Nonprofit asks for $25,000 to cover city’s weekend events

Published 9:33 pm Thursday, March 3, 2016

A nonprofit organization raised approximately $125,000 for the four events the city of Selma has planned as part of this weekend’s March on Selma celebration.

However, the group is about $25,000 from covering all costs and has asked the Selma City Council to cover the difference.

Sonya McCall, assistant to Selma Mayor George Evans, made the request during Wednesday night’s work session.

“The money for the events have been raised through donations [and sponsorships] so the city hasn’t spent any money to date, but because of the shortfall, we are asking for the city to assist,” McCall said.

The Sounds of Celebration, Inc. nonprofit was created last year to fundraise and plan city sponsored events for the Bloody Sunday anniversary weekend.

Four events were being put on this year, a welcome reception that took place Thursday evening, a business symposium Friday at the Carl Morgan Convention Center, a gala Friday night at the George Evans Reception Hall and a “Spring Super Jam” concert Saturday from 7-10 p.m. at the Riverfront Amphitheater.

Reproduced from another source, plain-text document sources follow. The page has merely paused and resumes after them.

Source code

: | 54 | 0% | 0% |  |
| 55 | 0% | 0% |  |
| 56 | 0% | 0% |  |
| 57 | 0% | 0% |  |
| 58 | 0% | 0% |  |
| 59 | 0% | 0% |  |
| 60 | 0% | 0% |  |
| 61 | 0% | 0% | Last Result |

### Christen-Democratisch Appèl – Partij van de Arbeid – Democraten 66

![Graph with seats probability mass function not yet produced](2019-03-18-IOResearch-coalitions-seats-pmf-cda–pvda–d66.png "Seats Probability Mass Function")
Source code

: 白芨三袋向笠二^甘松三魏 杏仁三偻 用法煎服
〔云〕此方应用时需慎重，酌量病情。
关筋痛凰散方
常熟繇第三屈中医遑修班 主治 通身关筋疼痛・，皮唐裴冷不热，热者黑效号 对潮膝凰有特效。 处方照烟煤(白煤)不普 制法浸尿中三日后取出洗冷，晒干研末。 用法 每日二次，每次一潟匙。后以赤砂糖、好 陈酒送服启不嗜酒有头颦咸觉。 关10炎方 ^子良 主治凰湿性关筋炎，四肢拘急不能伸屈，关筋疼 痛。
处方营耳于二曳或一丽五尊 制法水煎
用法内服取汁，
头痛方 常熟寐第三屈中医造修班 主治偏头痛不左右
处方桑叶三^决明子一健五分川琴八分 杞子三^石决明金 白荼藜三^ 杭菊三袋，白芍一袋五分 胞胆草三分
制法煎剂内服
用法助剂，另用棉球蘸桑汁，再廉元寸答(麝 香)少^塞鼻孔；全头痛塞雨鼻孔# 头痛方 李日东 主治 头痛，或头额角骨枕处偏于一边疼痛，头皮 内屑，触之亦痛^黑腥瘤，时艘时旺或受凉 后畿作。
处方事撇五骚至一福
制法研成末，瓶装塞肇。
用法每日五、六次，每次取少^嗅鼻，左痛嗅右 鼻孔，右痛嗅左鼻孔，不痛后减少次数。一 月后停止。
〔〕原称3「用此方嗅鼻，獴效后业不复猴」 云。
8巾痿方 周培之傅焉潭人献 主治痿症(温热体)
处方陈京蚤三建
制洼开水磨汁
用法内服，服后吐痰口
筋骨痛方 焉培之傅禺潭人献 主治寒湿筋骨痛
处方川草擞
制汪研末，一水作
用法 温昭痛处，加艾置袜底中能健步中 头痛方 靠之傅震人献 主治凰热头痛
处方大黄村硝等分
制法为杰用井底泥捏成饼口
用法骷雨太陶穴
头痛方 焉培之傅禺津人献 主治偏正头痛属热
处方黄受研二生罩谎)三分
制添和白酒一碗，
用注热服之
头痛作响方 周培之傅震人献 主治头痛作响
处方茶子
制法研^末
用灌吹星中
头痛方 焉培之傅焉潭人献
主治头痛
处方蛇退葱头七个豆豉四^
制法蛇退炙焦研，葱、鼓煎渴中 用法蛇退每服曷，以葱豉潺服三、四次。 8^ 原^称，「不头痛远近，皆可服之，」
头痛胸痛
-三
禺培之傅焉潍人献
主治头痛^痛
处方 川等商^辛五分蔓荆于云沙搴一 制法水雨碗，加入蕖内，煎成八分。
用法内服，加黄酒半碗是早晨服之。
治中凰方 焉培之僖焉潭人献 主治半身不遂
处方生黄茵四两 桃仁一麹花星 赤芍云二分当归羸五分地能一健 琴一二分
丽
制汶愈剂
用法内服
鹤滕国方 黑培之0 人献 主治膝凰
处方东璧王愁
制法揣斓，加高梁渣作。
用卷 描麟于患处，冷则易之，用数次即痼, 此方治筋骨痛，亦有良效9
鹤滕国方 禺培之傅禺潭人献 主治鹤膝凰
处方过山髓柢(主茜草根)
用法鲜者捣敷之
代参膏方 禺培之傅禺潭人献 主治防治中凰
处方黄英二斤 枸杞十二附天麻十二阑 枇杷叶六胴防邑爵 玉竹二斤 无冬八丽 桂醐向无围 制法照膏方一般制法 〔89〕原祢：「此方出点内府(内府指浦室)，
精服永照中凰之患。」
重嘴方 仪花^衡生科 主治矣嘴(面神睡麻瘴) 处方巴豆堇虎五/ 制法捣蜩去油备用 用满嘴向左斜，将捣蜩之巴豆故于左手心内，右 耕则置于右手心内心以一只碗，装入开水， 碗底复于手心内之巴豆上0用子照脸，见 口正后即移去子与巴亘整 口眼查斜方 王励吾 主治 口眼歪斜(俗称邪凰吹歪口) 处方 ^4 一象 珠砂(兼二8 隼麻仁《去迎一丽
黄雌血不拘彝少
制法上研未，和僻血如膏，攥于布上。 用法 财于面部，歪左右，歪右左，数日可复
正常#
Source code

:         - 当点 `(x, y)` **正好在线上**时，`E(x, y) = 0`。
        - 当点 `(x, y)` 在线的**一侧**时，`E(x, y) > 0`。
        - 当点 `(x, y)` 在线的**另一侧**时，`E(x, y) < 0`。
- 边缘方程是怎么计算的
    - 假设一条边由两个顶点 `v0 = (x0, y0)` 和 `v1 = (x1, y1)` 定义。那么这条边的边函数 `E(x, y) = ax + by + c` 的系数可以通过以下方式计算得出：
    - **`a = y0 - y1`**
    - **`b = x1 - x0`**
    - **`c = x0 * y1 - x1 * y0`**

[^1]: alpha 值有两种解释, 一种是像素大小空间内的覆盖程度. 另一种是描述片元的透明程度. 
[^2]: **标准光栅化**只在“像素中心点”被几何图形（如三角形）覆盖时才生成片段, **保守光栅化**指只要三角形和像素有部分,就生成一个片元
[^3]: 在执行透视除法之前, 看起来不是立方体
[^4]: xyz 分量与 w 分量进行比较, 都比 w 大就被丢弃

Selma City Councilman Cecil Williamson said the fact that sponsorships will cover most of the costs makes the plans “a little more palatable” but that it was “absurd” to spend more than $153,000 on four events.

“That is just mind-boggling to me that we have done that,” Williamson said.

McCall took issue with Williamson describing the plans they way he did.

“No sir, it’s not. Consider the events we are having and the people we are having,” McCall said. “These people don’t come free. Whether we would like for them to or not. Many of them have agreed to cut their prices to be with us this weekend.”

The business symposium will include former United States Surgeon General Regina Benjamin, Shark Tank winner Erica Barrett and others.

Headliners for Saturday’s concert are Emmy winning poet Hank Stewart, guitarist Keith Cashmere Williams and gospel singer Apostle Veryl Howard.

Additional costs include caterers for the welcome reception and gala, McCall said.

“When you add those things together, that’s the price,” McCall said. “He [Mayor George Evans] did not ask in the beginning because we were asking for donations to cover everything but now we are down to the wire.”

Last year, the city council made a $50,000 donation to help Sounds of Celebration plan for the 50th anniversary of Bloody Sunday.

There will also be overtime costs associated with this year’s event — estimates are about $20,000 for the police department and close to that for public works.

Councilman Greg Bjelke asked if more sponsorship money could be raised to cover the remaining costs.

McCall said there are some pledges still outstanding but on Friday there will invoices that must be paid.

“Come Friday, there are bills that have to be paid when these people step foot in Selma. I cannot pay them on a commitment. There are some commitments out there, but the checks have not been received to date,” McCall said.

The council couldn’t take action during the work session, but a consensus was to put the bills on the consent agenda and paying for them from the city’s half-cent sales tax fund.

Council president Corey Bowie closed the discussion on the issue by asking everyone to keep the price tag in perspective with what the city does for other celebrations.

“We have paid that much for fireworks. Let’s keep that in mind,” Bowie said.